- Trecho:
- O CNJ recebeu, no dia 28, pedido da Construtora Zoller que aponta indícios de que o desembargador Francisco Carlos Jorge recebeu um quadriciclo de R$ 62,5 mil em troca de uma decisão.
- A construtora afirma ter sido prejudicada por uma decisão que reverteu entendimentos anteriores do órgão colegiado do TJ do Paraná.
- Os indícios apresentados incluem depoimento do administrador da loja, uma nota fiscal em nome do filho do desembargador e uma foto no Instagram de netos pilotando o veículo.
- O pedido de apuração disciplinar também foi encaminhado ao TJ do Paraná em 27 de abril; a Corregedoria Nacional de Justiça abriu procedimento para apurar as supostas irregularidades.
- A assessoria do TJ do Paraná disse que o tribunal seguirá as recomendações do CNJ; o CNJ informou que a Corregedoria investiga o caso e solicitou esclarecimentos adicionais.

- Dados dos registros:
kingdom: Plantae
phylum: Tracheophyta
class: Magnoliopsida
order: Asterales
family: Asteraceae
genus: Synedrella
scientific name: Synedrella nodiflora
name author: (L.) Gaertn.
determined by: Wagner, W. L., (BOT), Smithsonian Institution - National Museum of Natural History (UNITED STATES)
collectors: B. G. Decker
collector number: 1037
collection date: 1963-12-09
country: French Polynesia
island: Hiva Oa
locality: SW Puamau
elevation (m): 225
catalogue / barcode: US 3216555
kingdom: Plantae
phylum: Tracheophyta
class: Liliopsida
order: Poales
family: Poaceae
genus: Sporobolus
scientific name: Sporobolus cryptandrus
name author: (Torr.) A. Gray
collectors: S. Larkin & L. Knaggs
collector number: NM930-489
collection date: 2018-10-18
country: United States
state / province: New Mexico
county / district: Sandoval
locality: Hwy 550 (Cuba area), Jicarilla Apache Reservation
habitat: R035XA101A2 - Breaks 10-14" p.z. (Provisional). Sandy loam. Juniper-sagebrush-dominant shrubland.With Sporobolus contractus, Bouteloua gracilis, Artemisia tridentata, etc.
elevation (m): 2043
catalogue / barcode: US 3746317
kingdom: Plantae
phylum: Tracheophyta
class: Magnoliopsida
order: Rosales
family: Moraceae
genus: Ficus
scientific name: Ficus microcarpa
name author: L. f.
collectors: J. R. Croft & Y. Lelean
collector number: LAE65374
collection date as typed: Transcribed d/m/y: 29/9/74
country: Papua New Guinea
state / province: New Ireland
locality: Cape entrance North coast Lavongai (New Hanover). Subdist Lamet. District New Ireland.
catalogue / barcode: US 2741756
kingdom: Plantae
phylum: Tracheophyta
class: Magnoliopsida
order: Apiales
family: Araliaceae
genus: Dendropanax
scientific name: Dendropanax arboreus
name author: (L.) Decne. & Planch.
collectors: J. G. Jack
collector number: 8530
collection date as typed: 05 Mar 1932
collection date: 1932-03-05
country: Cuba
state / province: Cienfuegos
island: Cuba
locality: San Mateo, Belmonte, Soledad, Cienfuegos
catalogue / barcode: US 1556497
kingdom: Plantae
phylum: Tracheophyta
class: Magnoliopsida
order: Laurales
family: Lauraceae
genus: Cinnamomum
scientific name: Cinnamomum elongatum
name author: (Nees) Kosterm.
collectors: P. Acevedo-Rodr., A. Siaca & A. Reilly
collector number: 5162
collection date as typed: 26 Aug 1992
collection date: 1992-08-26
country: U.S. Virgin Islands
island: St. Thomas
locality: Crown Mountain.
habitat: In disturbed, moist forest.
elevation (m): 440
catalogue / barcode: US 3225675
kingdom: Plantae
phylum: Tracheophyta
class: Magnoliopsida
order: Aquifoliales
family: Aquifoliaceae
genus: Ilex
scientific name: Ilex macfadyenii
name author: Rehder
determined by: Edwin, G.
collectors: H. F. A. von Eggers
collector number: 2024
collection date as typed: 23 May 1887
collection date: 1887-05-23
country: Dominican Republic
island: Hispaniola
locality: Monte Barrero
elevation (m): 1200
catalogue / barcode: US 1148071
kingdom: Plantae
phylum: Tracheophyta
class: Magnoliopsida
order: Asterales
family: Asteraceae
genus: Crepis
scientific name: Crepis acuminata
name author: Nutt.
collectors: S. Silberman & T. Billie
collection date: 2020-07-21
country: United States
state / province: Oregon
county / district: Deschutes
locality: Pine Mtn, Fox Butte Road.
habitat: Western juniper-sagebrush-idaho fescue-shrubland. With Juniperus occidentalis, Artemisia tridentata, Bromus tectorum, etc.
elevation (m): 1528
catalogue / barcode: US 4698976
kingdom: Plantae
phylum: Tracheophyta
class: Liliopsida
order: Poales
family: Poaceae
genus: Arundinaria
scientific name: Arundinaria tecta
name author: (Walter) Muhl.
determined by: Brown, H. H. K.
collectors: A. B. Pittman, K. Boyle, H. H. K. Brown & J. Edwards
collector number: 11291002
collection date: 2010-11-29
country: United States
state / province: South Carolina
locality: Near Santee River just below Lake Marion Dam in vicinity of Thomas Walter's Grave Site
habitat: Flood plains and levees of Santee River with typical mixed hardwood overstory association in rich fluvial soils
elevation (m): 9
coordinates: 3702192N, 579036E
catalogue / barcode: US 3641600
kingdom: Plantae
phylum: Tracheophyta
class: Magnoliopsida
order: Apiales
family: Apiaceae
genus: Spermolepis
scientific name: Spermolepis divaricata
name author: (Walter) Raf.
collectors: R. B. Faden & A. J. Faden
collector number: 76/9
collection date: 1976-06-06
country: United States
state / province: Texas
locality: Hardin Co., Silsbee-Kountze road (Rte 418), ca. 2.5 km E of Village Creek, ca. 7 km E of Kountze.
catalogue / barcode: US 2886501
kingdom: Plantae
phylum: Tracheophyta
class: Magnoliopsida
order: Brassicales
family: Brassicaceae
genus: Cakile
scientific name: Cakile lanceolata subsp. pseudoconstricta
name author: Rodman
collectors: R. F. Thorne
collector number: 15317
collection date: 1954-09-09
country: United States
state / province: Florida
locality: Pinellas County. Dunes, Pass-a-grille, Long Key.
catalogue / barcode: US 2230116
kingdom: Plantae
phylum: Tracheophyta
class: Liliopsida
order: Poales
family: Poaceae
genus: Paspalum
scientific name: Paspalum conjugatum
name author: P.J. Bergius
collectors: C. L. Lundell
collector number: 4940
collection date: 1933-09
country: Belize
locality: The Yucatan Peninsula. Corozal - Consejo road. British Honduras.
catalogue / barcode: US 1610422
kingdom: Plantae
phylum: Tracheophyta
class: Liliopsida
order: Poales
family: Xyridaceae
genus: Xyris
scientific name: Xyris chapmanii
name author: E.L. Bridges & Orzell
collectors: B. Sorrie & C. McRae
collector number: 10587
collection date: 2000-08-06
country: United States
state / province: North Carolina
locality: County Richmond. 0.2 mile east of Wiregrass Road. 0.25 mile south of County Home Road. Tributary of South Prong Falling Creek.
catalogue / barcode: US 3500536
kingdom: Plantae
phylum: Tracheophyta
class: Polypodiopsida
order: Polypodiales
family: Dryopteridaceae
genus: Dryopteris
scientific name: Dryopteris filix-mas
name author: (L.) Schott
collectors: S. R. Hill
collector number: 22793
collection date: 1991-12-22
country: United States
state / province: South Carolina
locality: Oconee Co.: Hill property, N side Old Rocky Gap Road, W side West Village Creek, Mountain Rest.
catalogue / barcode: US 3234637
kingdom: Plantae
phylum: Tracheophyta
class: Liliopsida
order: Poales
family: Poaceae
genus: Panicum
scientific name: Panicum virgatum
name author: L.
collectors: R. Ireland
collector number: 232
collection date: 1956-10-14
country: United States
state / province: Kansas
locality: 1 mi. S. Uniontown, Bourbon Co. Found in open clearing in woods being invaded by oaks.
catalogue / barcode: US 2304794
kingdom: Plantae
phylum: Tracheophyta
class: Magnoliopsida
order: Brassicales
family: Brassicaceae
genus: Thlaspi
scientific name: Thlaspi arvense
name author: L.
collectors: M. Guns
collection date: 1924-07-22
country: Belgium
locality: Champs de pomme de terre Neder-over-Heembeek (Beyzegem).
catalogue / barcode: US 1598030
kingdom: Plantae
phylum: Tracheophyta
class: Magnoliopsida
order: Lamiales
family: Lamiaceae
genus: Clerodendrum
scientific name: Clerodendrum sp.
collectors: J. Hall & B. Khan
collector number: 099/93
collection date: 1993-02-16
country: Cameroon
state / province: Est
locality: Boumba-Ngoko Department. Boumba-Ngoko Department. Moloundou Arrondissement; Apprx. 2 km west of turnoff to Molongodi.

- Tarefa 1:
Traduza para o inglês esta frase do trecho: "A construtora afirma ter sido prejudicada por uma decisão que reverteu entendimentos anteriores do órgão colegiado do TJ do Paraná."
- Tarefa 2:
Reproduza literalmente a parte do trecho que vai de "- A construtora" a "solicitou esclarecimentos adicionais.".

- Resposta escrita 1:
The construction company claims to have been harmed by a decision that reversed earlier rulings of the collegiate body of the Paraná TJ.

- Resposta escrita 2:
- A construtora afirma ter sido prejudicada por uma decisão que reverteu entendimentos anteriores do órgão colegiado do TJ do Paraná.
- Os indícios apresentados incluem depoimento do administrador da loja, uma nota fiscal em nome do filho do desembargador e uma foto no Instagram de netos pilotando o veículo.
- O pedido de apuração disciplinar também foi encaminhado ao TJ do Paraná em 27 de abril; a Corregedoria Nacional de Justiça abriu procedimento para apurar as supostas irregularidades.
- A assessoria do TJ do Paraná disse que o tribunal seguirá as recomendações do CNJ; o CNJ informou que a Corregedoria investiga o caso e solicitou esclarecimentos adicionais.